If you are at all interested in cloud computing you would have by now no doubt heard that this has been a dark day in the world of Cloud Computing today. Something has gone terribly wrong in the networking in the Amazon US-East-1 region. That caused storage subsystems to go on the fritz and the rest as they say is history. Some of the very prominent web properties have been down and the volume of chatter on the subject has been deafening. I had to turn the sound on my TweetDeck off a I could no longer stand to hear the constant beeping generated by the tweet arrivals.
What I am about to say will surely prompt our friends in Amazon Web Services to get their pitch forks out. I think this event is going to turn out to be a blessing for Cloud Computing. Here is why.
First of all, what this failure did is highlighted just how many companies out there use the cloud. We always knew about the big players but this outage affected even Microsoft who use Amazon EC2 servers to run some promotional activities on Facebook. So, while profanities are flying in the cyberspace from the cloud diehard crowd who have been affected by this outage, people on the sidelines may get a much better appreciation of just how pervasive the cloud has become.
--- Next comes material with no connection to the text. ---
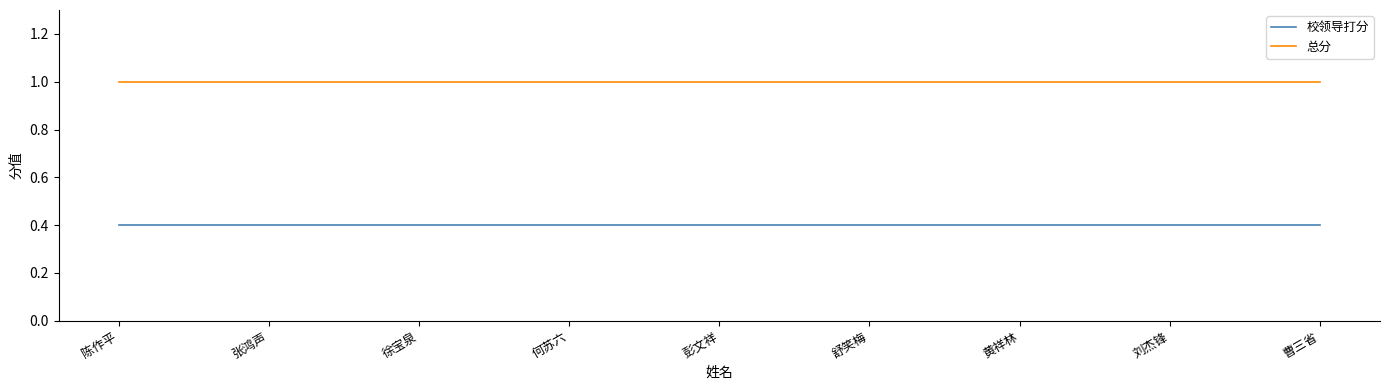

Which series has the largest total across all categories?

总分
Second, while many of us who are affected my blame Amazon for having an outage, I think we need to look at our practices as well. There is one thing that is certain and that is that no matter how well a data center is put together, it will suffer an outage at some point in time. That is why it is important to design for such an eventuality. And large scale cloud operators let us do exactly that. IBM Cloud maintains data centers in various geographies. Amazon has multiple availability zones implemented as independent compute resource pools (data centers?) in multiple regions around the world. For those who want to design for business continuity, the tools are there. We run a site called DB2University.com and it is located in the US-East region. However, our DB2 database servers are configured for high availability (this feature is called High Availability Disaster Recovery) with two servers in two different availability zones. If there was an outage in one zone, the standby server in another zone will take on the workload and will continue humming along. Even with this configuration we may not have survived the outage today as it affected multiple availability zones. So, we will have to consider going cross-region. This is a viable option for us as DB2 HADR has asynchronous mode that works quite well across great distances. We should be able to go between US-East and US-West zones or even across the Atlantic to EU-Ireland or AP-Singapore.
We are not keeping any of this to ourselves. We have published an easy to use RightScale macro that lets anyone build a highly available cluster of DB2 database servers and allows you to place the two nodes in to different availability zones and with just a bit more manual configuration you should be able to go across regions. Give it a try. Maybe next time there is an outage, and we all know there is going to be one, your application will stay up just like DB2University.com did.